= Donnelly and Cooper =

Irish ballad

"Donnelly and Cooper" is an Irish ballad recounting a historic bare-knuckle boxing match between Dan Donnelly and George Cooper.

==Description==

The ballad describes the meeting of the Irish boxer, Donnelly, and his English opponent, Cooper. At the start of the fight, the odds were 10:1 in Cooper's favour. During the match, each fighter in turn scores knockdown blows. After Cooper scores what appears to be a winning blow, the sister of Donnelly's trainer exhorts him to get up, informing him that she has bet her entire estate on his victory. Donnelly rises and is triumphant.

The author of the ballad is unknown.

The ballad has been in circulation since circa 1845. The earliest verifiable date found in publication is 1854.

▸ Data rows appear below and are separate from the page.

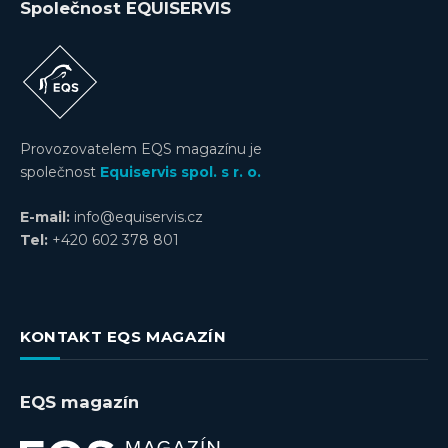
Společnost EQUISERVIS
Provozovatelem EQS magazínu je
společnost
Equiservis spol. s r. o.
E-mail:
info@equiservis.cz
Tel:
+420 602 378 801
KONTAKT EQS MAGAZÍN
EQS magazín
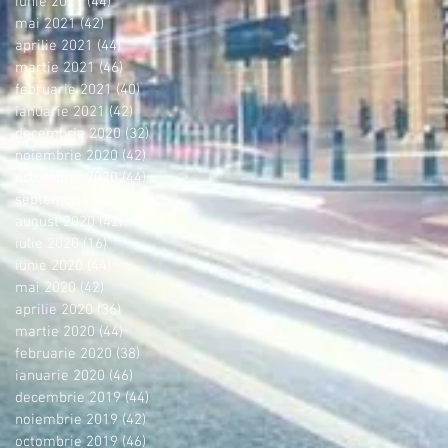
iunie 2021
(44)
44 postări
mai 2021
(42)
42 postări
aprilie 2021
(44)
44 postări
martie 2021
(46)
46 postări
februarie 2021
(40)
40 postări
ianuarie 2021
(42)
42 postări
decembrie 2020
(32)
32 postări
noiembrie 2020
(42)
42 postări
octombrie 2020
(44)
44 postări
septembrie 2020
(44)
44 postări
august 2020
(42)
42 postări
iulie 2020
(16)
16 postări
iunie 2020
(44)
44 postări
mai 2020
(42)
42 postări
aprilie 2020
(36)
36 postări
martie 2020
(44)
44 postări
februarie 2020
(38)
38 postări
ianuarie 2020
(46)
46 postări
decembrie 2019
(44)
44 postări
noiembrie 2019
(42)
42 postări
octombrie 2019
(46)
46 postări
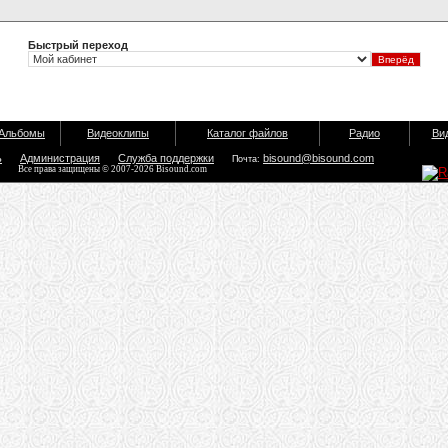
Быстрый переход
Альбомы
Видеоклипы
Каталог файлов
Радио
Ви
ь
Администрация
Служба поддержки
bisound@bisound.com
Почта:
Все права защищены © 2007-2026 Bisound.com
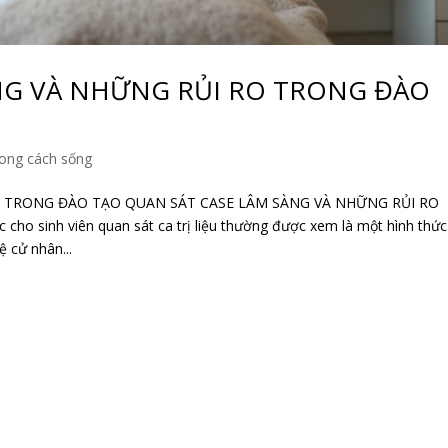
NG VÀ NHỮNG RỦI RO TRONG ĐÀO
ong cách sống
O TRONG ĐÀO TẠO QUAN SÁT CASE LÂM SÀNG VÀ NHỮNG RỦI RO
ho sinh viên quan sát ca trị liệu thường được xem là một hình thức
ệ cử nhân...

The contest depicted in the song took place on 13 November 1815, at the Curragh of Kildare in Ireland. In honour of his victory, the location of the bout was renamed Donnelly's Hollow, and a commemorative monument was later erected on the site.

Multiple variants of the lyrics have been published in folk music collections.

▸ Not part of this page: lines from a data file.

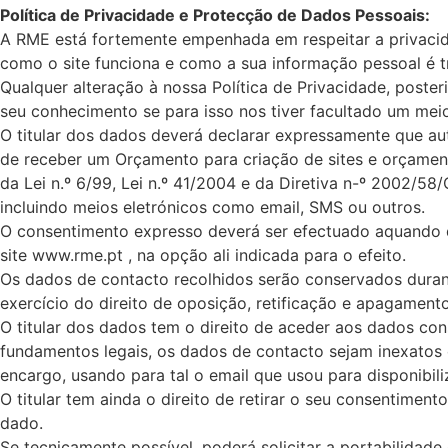
Política de Privacidade e Protecção de Dados Pessoais:
A RME está fortemente empenhada em respeitar a privacida
como o site funciona e como a sua informação pessoal é t
Qualquer alteração à nossa Política de Privacidade, poster
seu conhecimento se para isso nos tiver facultado um mei
O titular dos dados deverá declarar expressamente que aut
de receber um Orçamento para criação de sites e orçament
da Lei n.º 6/99, Lei n.º 41/2004 e da Diretiva n-º 2002/5
incluindo meios eletrónicos como email, SMS ou outros.
O consentimento expresso deverá ser efectuado aquando 
site www.rme.pt , na opção ali indicada para o efeito.
Os dados de contacto recolhidos serão conservados durante
exercício do direito de oposição, retificação e apagamen
O titular dos dados tem o direito de aceder aos dados con
fundamentos legais, os dados de contacto sejam inexatos 
encargo, usando para tal o email que usou para disponibil
O titular tem ainda o direito de retirar o seu consentim
dado.
Se tecnicamente possível, poderá solicitar a portabilidad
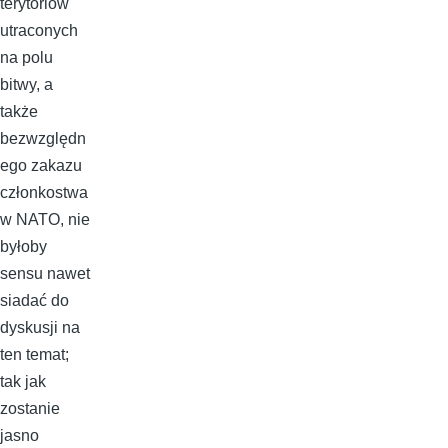
terytoriów
utraconych
na polu
bitwy, a
także
bezwzględn
ego zakazu
członkostwa
w NATO, nie
byłoby
sensu nawet
siadać do
dyskusji na
ten temat;
tak jak
zostanie
jasno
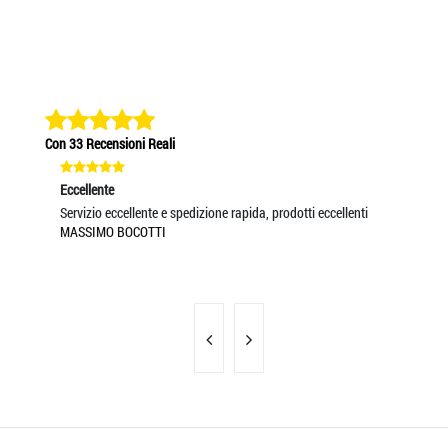
Con 33 Recensioni Reali
Eccellente
Eccel
COME
Servizio eccellente e spedizione rapida, prodotti eccellenti
Servi
MASSIMO BOCOTTI
MASS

In the mid 19th century, the ballad passed from the oral tradition into publication through the printing of broadsides in Great Britain, Ireland, and the United States.

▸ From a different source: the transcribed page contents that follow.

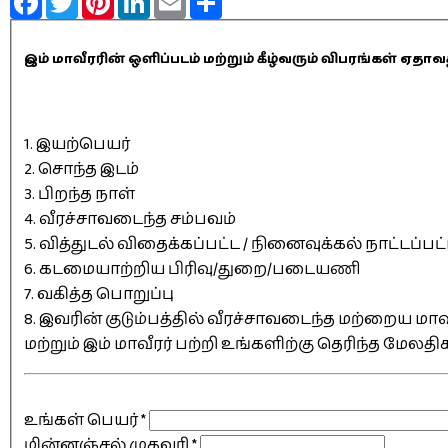
இம் மாவீரரின் ஒளிப்படம் மற்றும் கீழ்வரும் விபரங்கள் 
1. இயற்பெயர்
2. சொந்த இடம்
3. பிறந்த நாள்
4. வீரச்சாவடைந்த சம்பவம்
5. வித்துடல் விதைக்கப்பட்ட / நினைவுக்கல் நாட்டப்பட
6. கடமையாற்றிய பிரிவு/துறை/படையணி
7. வகித்த பொறுப்பு
8. இவரின் குடும்பத்தில் வீரச்சாவடைந்த மற்றைய மாவீ
மற்றும் இம் மாவீரர் பற்றி உங்களிற்கு தெரிந்த மேலத
உங்கள் பெயர்
*
மின்னஞ்சல் முகவரி
*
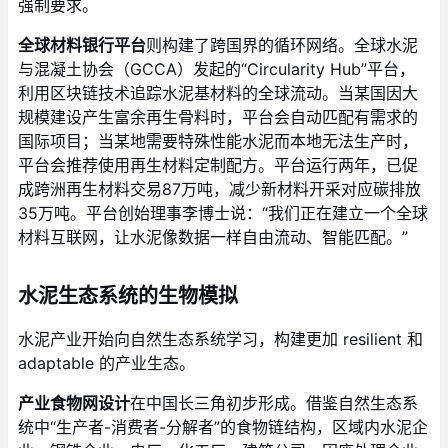
强制要求。
全球材料银行平台
则构建了跨国界的循环网络。全球水泥
与混凝土协会（GCCA）发起的“Circularity Hub”平台，
利用区块链技术追踪水泥基材料的全球流动。当某国因大
规模建设产生富余再生骨料时，平台会自动匹配有需求的
国际项目；当某地需要特殊性能水泥而本地无法生产时，
平台会推荐使用再生材料定制配方。平台运行两年，已促
成跨洲再生材料交易87万吨，减少新材料开采对应碳排放
35万吨。平台创始理事李博士说：“我们正在建立一个全球
材料互联网，让水泥像数据一样自由流动、智能匹配。”
水泥生态系统的生物模拟
水泥产业开始向自然生态系统学习，构建更加 resilient 和
adaptable 的产业生态。
产业食物网设计
在中国长三角初步形成。借鉴自然生态系
统中“生产者-消费者-分解者”的食物链结构，区域内水泥企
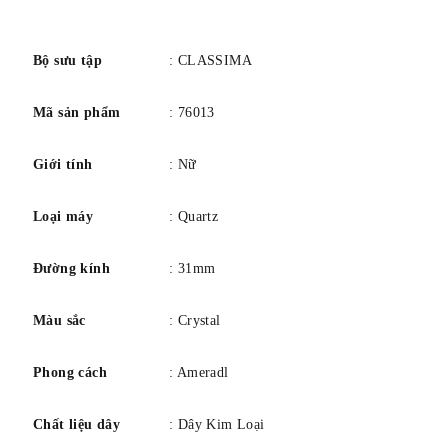
số
Bộ sưu tập
: CLASSIMA
SỰ CHUYỂN ĐỘNG
Thụy Sĩ sản xuất
Mã sản phẩm
: 76013
Ký hiệu bộ máy: Thạch anh
Giới tính
: Nữ
TRƯỜNG HỢP
Loại máy
: Quartz
hình dạng: Tròn
Đường kính: 31 mm
Đường kính
: 31mm
Độ dày: 5,95 mm
Màu sắc
: Crystal
Chất liệu: Thép
Kết thúc: Đánh bóng
Phong cách
: Ameradl
Loại pha lê: Sapphire
Chóng trầy
Chất liệu dây
: Dây Kim Loại
Mở lại: Đã đóng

Another of Donnelly's ring victories is the subject of the ballad "Donnelly and Oliver". The theme of the proud Irishman in a bare-fist fight is repeated in "Morrissey and the Black", "Morrissey and the Russian Sailor", and "Heenan and Sayers".

"Donnelly and Cooper" is set to the tune of "I'm the Boy Can Do It". The melody was later used in "Morrissey and the Russian Sailor", "Heenan and Sayers", and "Relief for Ireland".